What you are asked to do:
Carry on the passage below about Ross and his scientific data storage tools, starting right after its last sentence.

The tools he’s worked on have had surprisingly long shelf life for such a rapidly changing field.  Early in his career, he says, “we developed an open-source storage system called PVFS that became the OrangeFS file system still in use today. We’ve also contributed to software that helps science teams store and retrieve data at very large scales through the ROMIO and Parallel netCDF tools.”

More recently, Ross and colleagues have built capabilities that improve the performance of storage systems by monitoring how applications use them – and that help facilities understand how to deploy the best platforms.

Besides making scientific data intelligible and accessible, SciDAC helps researchers in numerous other ways, including developing scientific code and moving it onto the new superfast exascale platforms expected to come on line between now and 2023.

The most interesting thing going on right now is perhaps how artificial intelligence is impacting so many aspects of what we do,” Ross says. “We’re helping teams across the Office of Science use AI in their work, but we’re also working internally on using AI to improve our RAPIDS tools.”

Dataset extract:
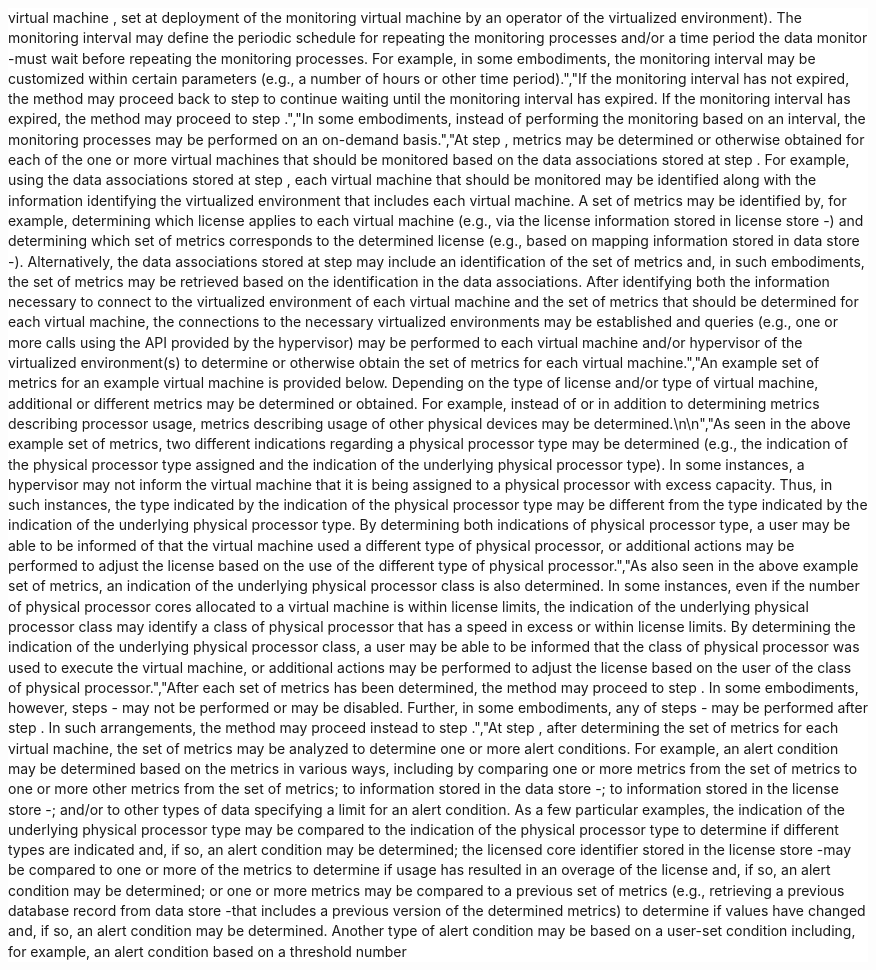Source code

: virtual machine , set at deployment of the monitoring virtual machine  by an operator of the virtualized environment). The monitoring interval may define the periodic schedule for repeating the monitoring processes and\/or a time period the data monitor -must wait before repeating the monitoring processes. For example, in some embodiments, the monitoring interval may be customized within certain parameters (e.g., a number of hours or other time period).","If the monitoring interval has not expired, the method may proceed back to step  to continue waiting until the monitoring interval has expired. If the monitoring interval has expired, the method may proceed to step .","In some embodiments, instead of performing the monitoring based on an interval, the monitoring processes may be performed on an on-demand basis.","At step , metrics may be determined or otherwise obtained for each of the one or more virtual machines that should be monitored based on the data associations stored at step . For example, using the data associations stored at step , each virtual machine that should be monitored may be identified along with the information identifying the virtualized environment that includes each virtual machine. A set of metrics may be identified by, for example, determining which license applies to each virtual machine (e.g., via the license information stored in license store -) and determining which set of metrics corresponds to the determined license (e.g., based on mapping information stored in data store -). Alternatively, the data associations stored at step  may include an identification of the set of metrics and, in such embodiments, the set of metrics may be retrieved based on the identification in the data associations. After identifying both the information necessary to connect to the virtualized environment of each virtual machine and the set of metrics that should be determined for each virtual machine, the connections to the necessary virtualized environments may be established and queries (e.g., one or more calls using the API provided by the hypervisor) may be performed to each virtual machine and\/or hypervisor of the virtualized environment(s) to determine or otherwise obtain the set of metrics for each virtual machine.","An example set of metrics for an example virtual machine is provided below. Depending on the type of license and\/or type of virtual machine, additional or different metrics may be determined or obtained. For example, instead of or in addition to determining metrics describing processor usage, metrics describing usage of other physical devices may be determined.\n\n","As seen in the above example set of metrics, two different indications regarding a physical processor type may be determined (e.g., the indication of the physical processor type assigned and the indication of the underlying physical processor type). In some instances, a hypervisor may not inform the virtual machine that it is being assigned to a physical processor with excess capacity. Thus, in such instances, the type indicated by the indication of the physical processor type may be different from the type indicated by the indication of the underlying physical processor type. By determining both indications of physical processor type, a user may be able to be informed of that the virtual machine used a different type of physical processor, or additional actions may be performed to adjust the license based on the use of the different type of physical processor.","As also seen in the above example set of metrics, an indication of the underlying physical processor class is also determined. In some instances, even if the number of physical processor cores allocated to a virtual machine is within license limits, the indication of the underlying physical processor class may identify a class of physical processor that has a speed in excess or within license limits. By determining the indication of the underlying physical processor class, a user may be able to be informed that the class of physical processor was used to execute the virtual machine, or additional actions may be performed to adjust the license based on the user of the class of physical processor.","After each set of metrics has been determined, the method may proceed to step . In some embodiments, however, steps - may not be performed or may be disabled. Further, in some embodiments, any of steps - may be performed after step . In such arrangements, the method may proceed instead to step .","At step , after determining the set of metrics for each virtual machine, the set of metrics may be analyzed to determine one or more alert conditions. For example, an alert condition may be determined based on the metrics in various ways, including by comparing one or more metrics from the set of metrics to one or more other metrics from the set of metrics; to information stored in the data store -; to information stored in the license store -; and\/or to other types of data specifying a limit for an alert condition. As a few particular examples, the indication of the underlying physical processor type may be compared to the indication of the physical processor type to determine if different types are indicated and, if so, an alert condition may be determined; the licensed core identifier stored in the license store -may be compared to one or more of the metrics to determine if usage has resulted in an overage of the license and, if so, an alert condition may be determined; or one or more metrics may be compared to a previous set of metrics (e.g., retrieving a previous database record from data store -that includes a previous version of the determined metrics) to determine if values have changed and, if so, an alert condition may be determined. Another type of alert condition may be based on a user-set condition including, for example, an alert condition based on a threshold number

Answer to the problem:
Teams often must train AI algorithms at massive scale. Supercomputers provide the speed to handle that task, producing models that classify data and predict results, helping screen for the best possible solutions. 

AI’s increasing importance to supercomputing is spurring the drive for exascale capacity. “Scientists have realized AI can help accelerate their work,” Ross says. “AI can be used to build reduced-order models to represent their science a little more simply and, if you’re tactical about where you apply these things, you can accelerate simulation codes while still getting the level of fidelity that you need to answer your questions or maybe narrow down the area where you need more high-fidelity simulations.”

DOE researchers are also using AI to guide searches for good parameters or close fits to parameters within large high-dimensional spaces – many parameters with many potential values – than possible before. Good parameters, for example, depend on context and might help, for instance, boost a supercomputer’s speed and efficiency.  

Computer scientists also are interested in control problems that revolve around a complex set of services. They want to predict when the computer system service needs more or less resources. “AI has a place here,”Ross notes, “and there are always different ways it fits in, but they all touch on exascale in some fashion.”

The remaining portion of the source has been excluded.